Textauszug:
◇ ◇ ◇

Ausstellung in Hamburg:Freuds Fotograf

Der Fotograf Max Halberstadt
7. Mai 2021 bis 3. Januar 2022 im Museum für Hamburgische Geschichte

Am Hafen: Eine undatierte Aufnahme Halberstadts zeigt die Landungsbrücken von St. Pauli.

(Foto: Sammlung Rosenthal)

Max Halberstadt porträtierte den Psychoanalytiker und viele weitere Prominente, machte Landschaftsaufnahmen und Reklame. Bis die Nationalsozialisten an die Macht kamen. Eine Ausstellung entdeckt ihn nun neu.

Interview von Catrin Lorch

Max Halberstadt ist ein unbekannter Name in der Geschichte der Fotografie. Bislang wurden ihm höchstens die Porträts von Sigmund Freud, seinem Schwiegervater, zugeordnet - und dann wurde sein Werk erstmals im Rahmen der Ausstellung "Verdrängt, vertrieben, aber nicht vergessen" im Altonaer Museum gezeigt. Jetzt widmet ihm das Museum für Hamburgische Geschichte eine biografische Schau. Ein Gespräch mit dem Kurator Wilfried Weinke.

SZ: Wie kam es zu diesem Projekt?

◇ ◇ ◇

Datenteil:
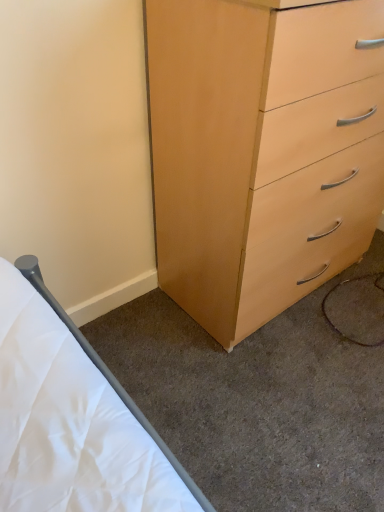
Identify the location of vacant area that is in front of light wood chest of drawers at right. This screenshot has width=384, height=512. (276, 389).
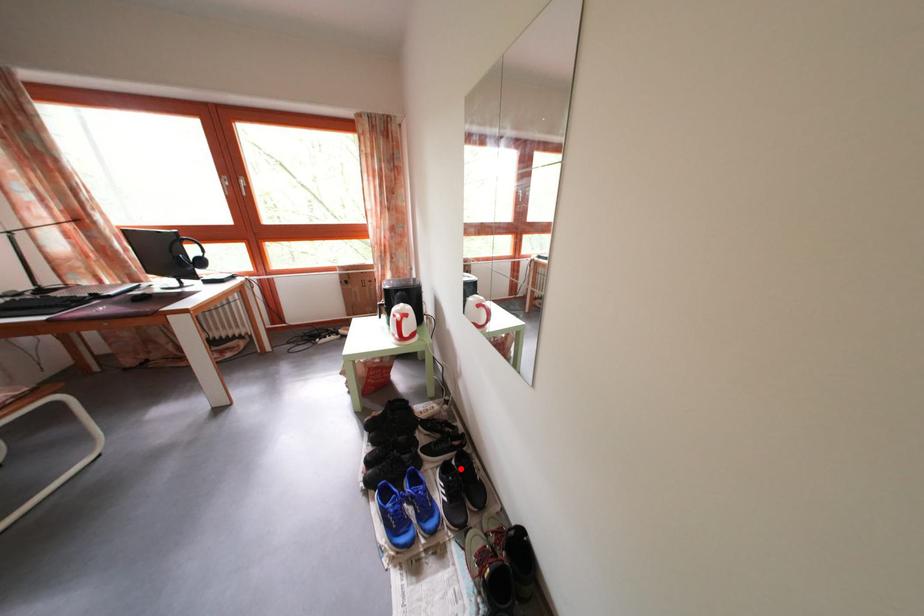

◇ ◇ ◇

Zu erledigende Aufgaben:
- a) Nenne alle Personen, die im Artikel über Max Halberstadt mit vollem Namen vorkommen.
- b) Gib aus dem Artikel über Max Halberstadt den Abschnitt von "Max Halberstadt porträtierte" bis einschließlich "ihn nun neu." wörtlich wieder.
- c) In welchem Zeitraum ist die Ausstellung laut dem Artikel über Max Halberstadt zu sehen?

Ergebnisse:
- a) Max Halberstadt, Sigmund Freud, Catrin Lorch, Wilfried Weinke

- b)
Max Halberstadt porträtierte den Psychoanalytiker und viele weitere Prominente, machte Landschaftsaufnahmen und Reklame. Bis die Nationalsozialisten an die Macht kamen. Eine Ausstellung entdeckt ihn nun neu.

- c) Vom 7. Mai 2021 bis zum 3. Januar 2022.